Issues #51-57 “Wylie Runs the Voodoo Down”

            From the first to the last page, 100 Bullets is unquestionably noir. A lot of people have preconceptions of just what “noir” really is. For some, the mere mention of the word will conjure wide-brimmed fedoras, rain-drenched trench-coats and slinky blondes… but those are just surface details. Some might even point to the heavy shadows and the sharp, German Expressionist angles, but again, that’s all just a matter of style. The truth is, noir isn’t even necessarily a genre in and of itself. It typically involves crime in some fashion, but it doesn’t necessarily have to be about cops and robbers or gangsters and molls. Noir is, at its core, an attitude. An outlook that takes a quick, paranoid glance at the world around it, and doesn’t like what it sees. Noir is about desperate men (and although it doesn’t always have to be chiefly about men, most of it tends to be - there’s this whole male emasculation thing going on throughout) in a cruel and unforgiving world, and whether or not they accept defeat with solemn melancholy or a white hot blast of rage. Because the hero never wins in noir. And if he does, it’s probably because he winds up not the hero, after all.

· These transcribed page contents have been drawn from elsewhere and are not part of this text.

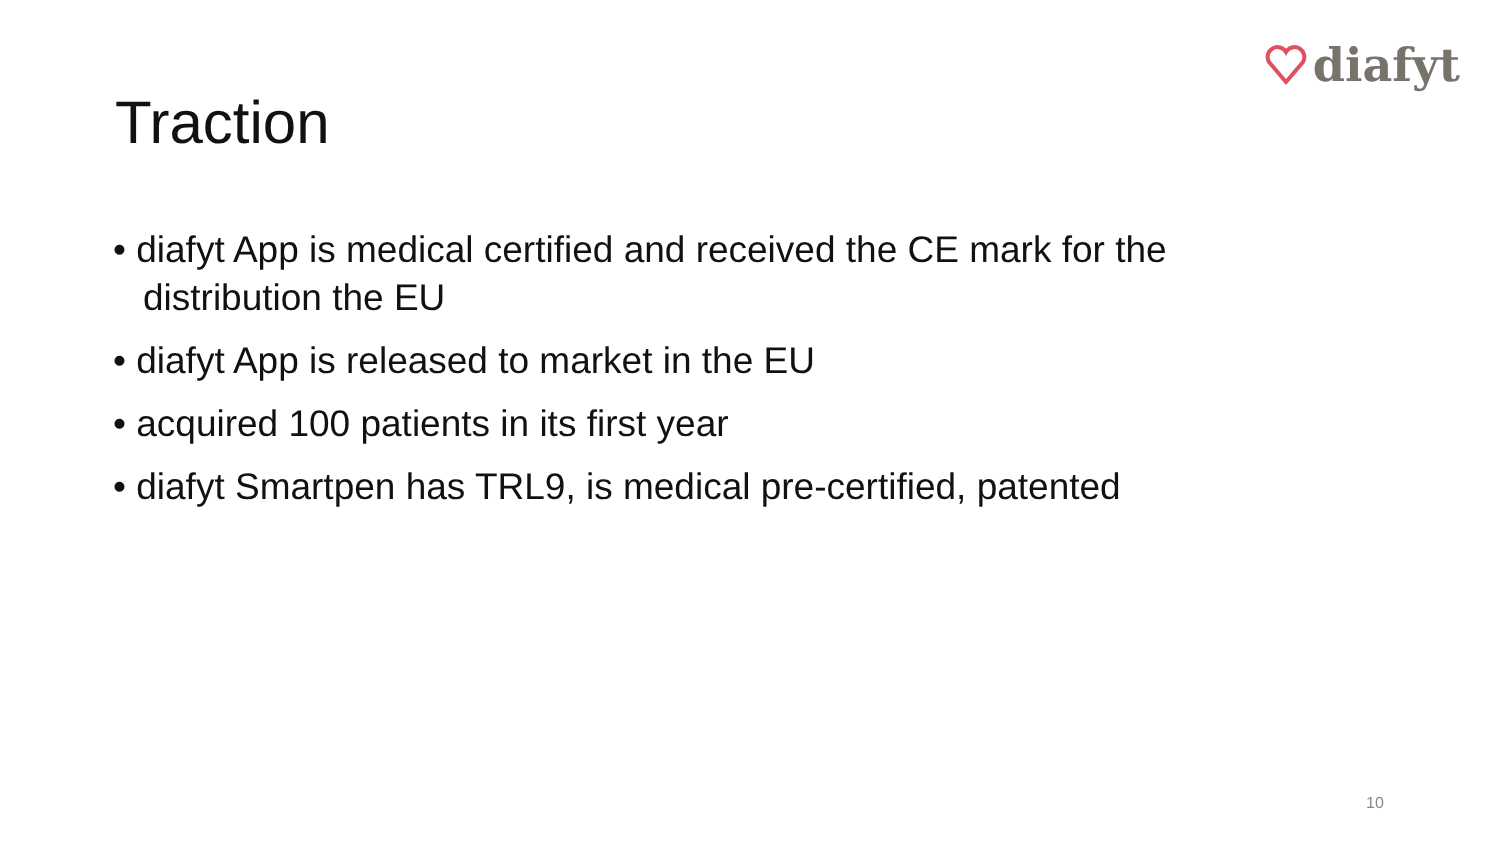diafyt
Traction
• diafyt App is medical certified and received the CE mark for the distribution the EU
• diafyt App is released to market in the EU
• acquired 100 patients in its first year
• diafyt Smartpen has TRL9, is medical pre-certified, patented
10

            The whole of 100 Bullets is a noir, but no single story within its framework is as noirish as “Wylie Runs the Voodoo Down”: seven pitch-perfect issues in a series that was already pretty close to that to begin with. Wylie Times’ debut story might have been lighter fare (for 100 Bullets, at least), but it’s this arc where we really get to dig into the nitty-gritty of Wylie’s character, and make no mistake: it does get nitty and gritty. We learn more of Wylie’s past as a Minuteman, and his tragic affair with Rose Madrid, the daughter of one of the Trust’s most powerful families. Led to believe that Shepherd was responsible for Rose’s death, Wylie heads down to New Orleans - home of the House Madrid - to settle a few scores from his previous life. Of course, there’s a little more to it than that, and what follows in the next seven issues is a tragedy of the highest order. A tragedy possibly best exemplified in "Gabe," aka Martin, a poor, little runt with an ugly mug but a beautiful ability to play the trumpet, and who finds himself trapped (quite literally) in Wylie's situation, all because Wylie is one of the few people he comes across who shows him kindness. That cuts to the heart of what noir truly is: much like the state of a recently broken-hearted lover, any sign of empathy or emotion will do nothing more than bring the world crashing down all around you.

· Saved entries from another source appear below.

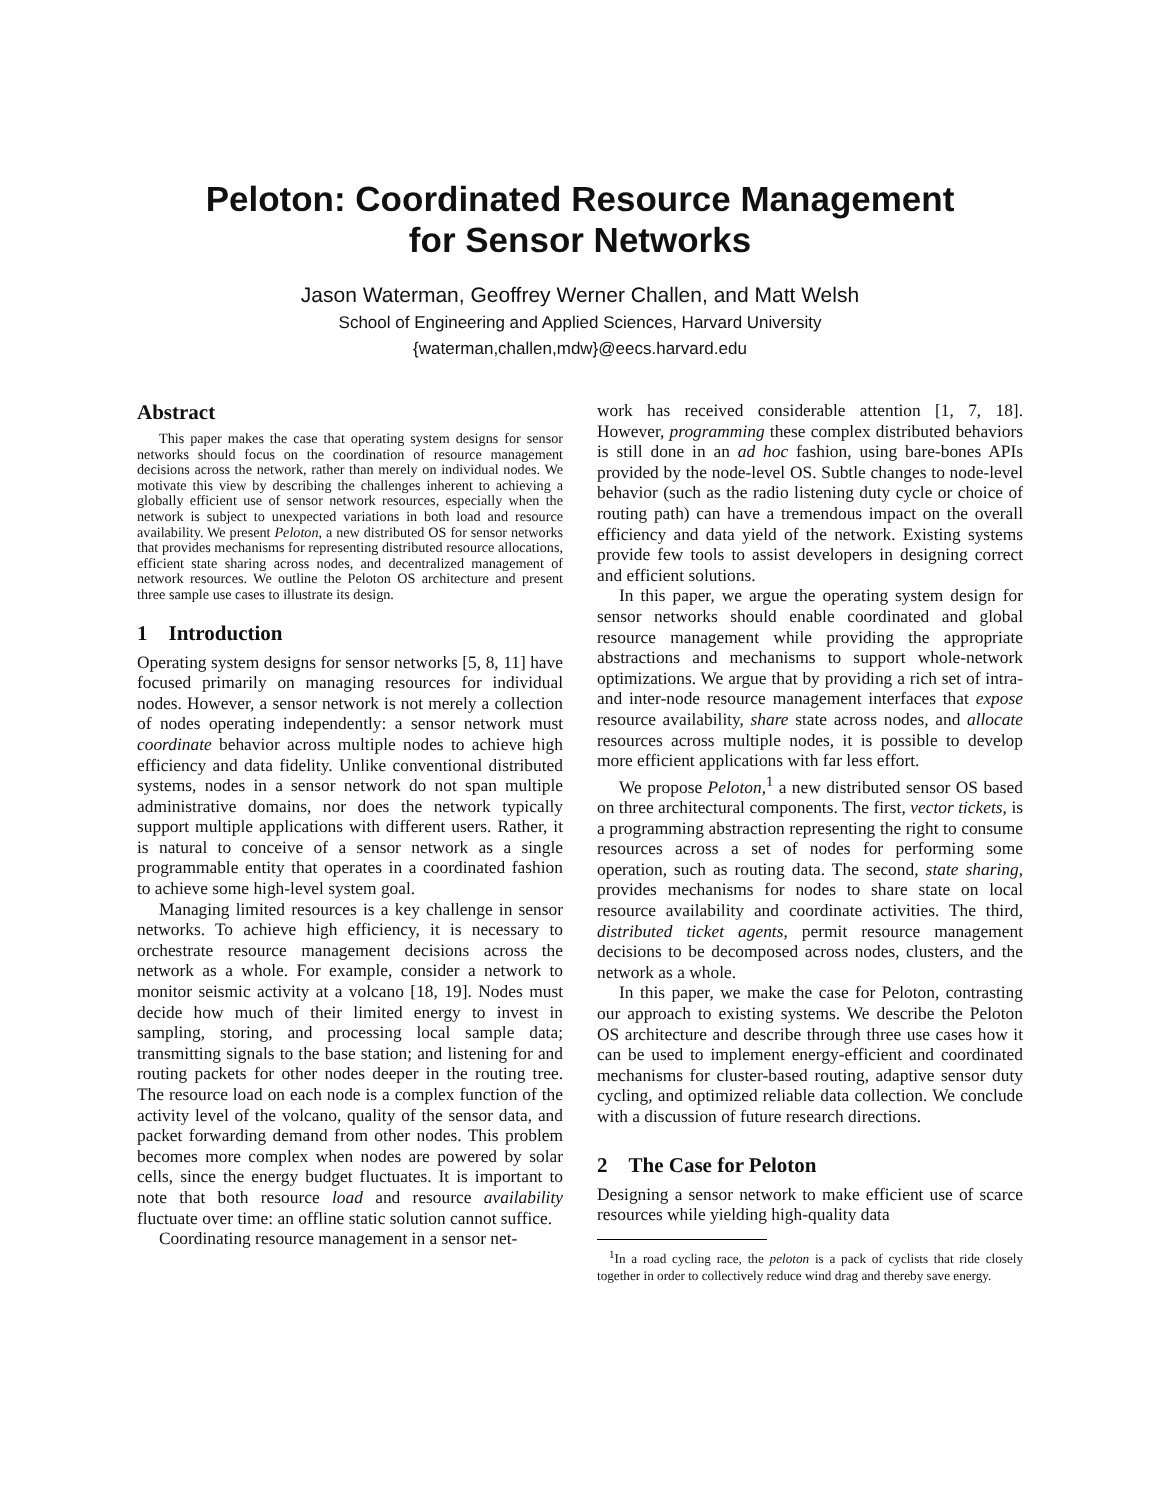Peloton: Coordinated Resource Management
for Sensor Networks
Jason Waterman, Geoffrey Werner Challen, and Matt Welsh
School of Engineering and Applied Sciences, Harvard University
{waterman,challen,mdw}@eecs.harvard.edu
Abstract
This paper makes the case that operating system designs for sensor networks should focus on the coordination of resource management decisions across the network, rather than merely on individual nodes. We motivate this view by describing the challenges inherent to achieving a globally efficient use of sensor network resources, especially when the network is subject to unexpected variations in both load and resource availability. We present Peloton, a new distributed OS for sensor networks that provides mechanisms for representing distributed resource allocations, efficient state sharing across nodes, and decentralized management of network resources. We outline the Peloton OS architecture and present three sample use cases to illustrate its design.
1 Introduction
Operating system designs for sensor networks [5, 8, 11] have focused primarily on managing resources for individual nodes. However, a sensor network is not merely a collection of nodes operating independently: a sensor network must coordinate behavior across multiple nodes to achieve high efficiency and data fidelity. Unlike conventional distributed systems, nodes in a sensor network do not span multiple administrative domains, nor does the network typically support multiple applications with different users. Rather, it is natural to conceive of a sensor network as a single programmable entity that operates in a coordinated fashion to achieve some high-level system goal.
Managing limited resources is a key challenge in sensor networks. To achieve high efficiency, it is necessary to orchestrate resource management decisions across the network as a whole. For example, consider a network to monitor seismic activity at a volcano [18, 19]. Nodes must decide how much of their limited energy to invest in sampling, storing, and processing local sample data; transmitting signals to the base station; and listening for and routing packets for other nodes deeper in the routing tree. The resource load on each node is a complex function of the activity level of the volcano, quality of the sensor data, and packet forwarding demand from other nodes. This problem becomes more complex when nodes are powered by solar cells, since the energy budget fluctuates. It is important to note that both resource load and resource availability fluctuate over time: an offline static solution cannot suffice.
Coordinating resource management in a sensor net-
work has received considerable attention [1, 7, 18]. However, programming these complex distributed behaviors is still done in an ad hoc fashion, using bare-bones APIs provided by the node-level OS. Subtle changes to node-level behavior (such as the radio listening duty cycle or choice of routing path) can have a tremendous impact on the overall efficiency and data yield of the network. Existing systems provide few tools to assist developers in designing correct and efficient solutions.
In this paper, we argue the operating system design for sensor networks should enable coordinated and global resource management while providing the appropriate abstractions and mechanisms to support whole-network optimizations. We argue that by providing a rich set of intra- and inter-node resource management interfaces that expose resource availability, share state across nodes, and allocate resources across multiple nodes, it is possible to develop more efficient applications with far less effort.
We propose Peloton,<sup>1</sup> a new distributed sensor OS based on three architectural components. The first, vector tickets, is a programming abstraction representing the right to consume resources across a set of nodes for performing some operation, such as routing data. The second, state sharing, provides mechanisms for nodes to share state on local resource availability and coordinate activities. The third, distributed ticket agents, permit resource management decisions to be decomposed across nodes, clusters, and the network as a whole.
In this paper, we make the case for Peloton, contrasting our approach to existing systems. We describe the Peloton OS architecture and describe through three use cases how it can be used to implement energy-efficient and coordinated mechanisms for cluster-based routing, adaptive sensor duty cycling, and optimized reliable data collection. We conclude with a discussion of future research directions.
2 The Case for Peloton
Designing a sensor network to make efficient use of scarce resources while yielding high-quality data
<sup>1</sup> In a road cycling race, the peloton is a pack of cyclists that ride closely together in order to collectively reduce wind drag and thereby save energy.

              Special mention must also be made of Patricia Mulvihil’s coloring. The comic book colorist is possibly the most thankless job, because if they’re doing their job right, you shouldn’t really notice, but Mulvihill captures the deep and thick atmosphere of New Orleans so perfectly, you might just break into a sweat while reading.  

Issue #58 “Coda Smoke”

            It’s with this issue, an epilogue to the previous arc, where we get our first major death. Shepherd’s the closest thing to a “Shining White Knight” that 100 Bullets has, so of course he’s the first of the main players to die, and in a way that no one (least of all Shepherd) could ever see coming. It turns out that the “Croatoa” code word that Graves has been using works on more than just former Minutemen, but also newly-trained ones as well, as an accidental use of the word causes Dizzy to pull out her gun and pop Shepherd right in his chest.  

            Was this Graves’ plan all along? Hard to say, but it certainly seems to throw a monkey wrench into whatever the larger scheme at play is, while also reminding us that Dizzy will probably wind up being the most tragic figure in a series of tragic figures, as she starts the dark and lonely path she’ll follow for the rest of the series here by unwittingly shooting her mentor.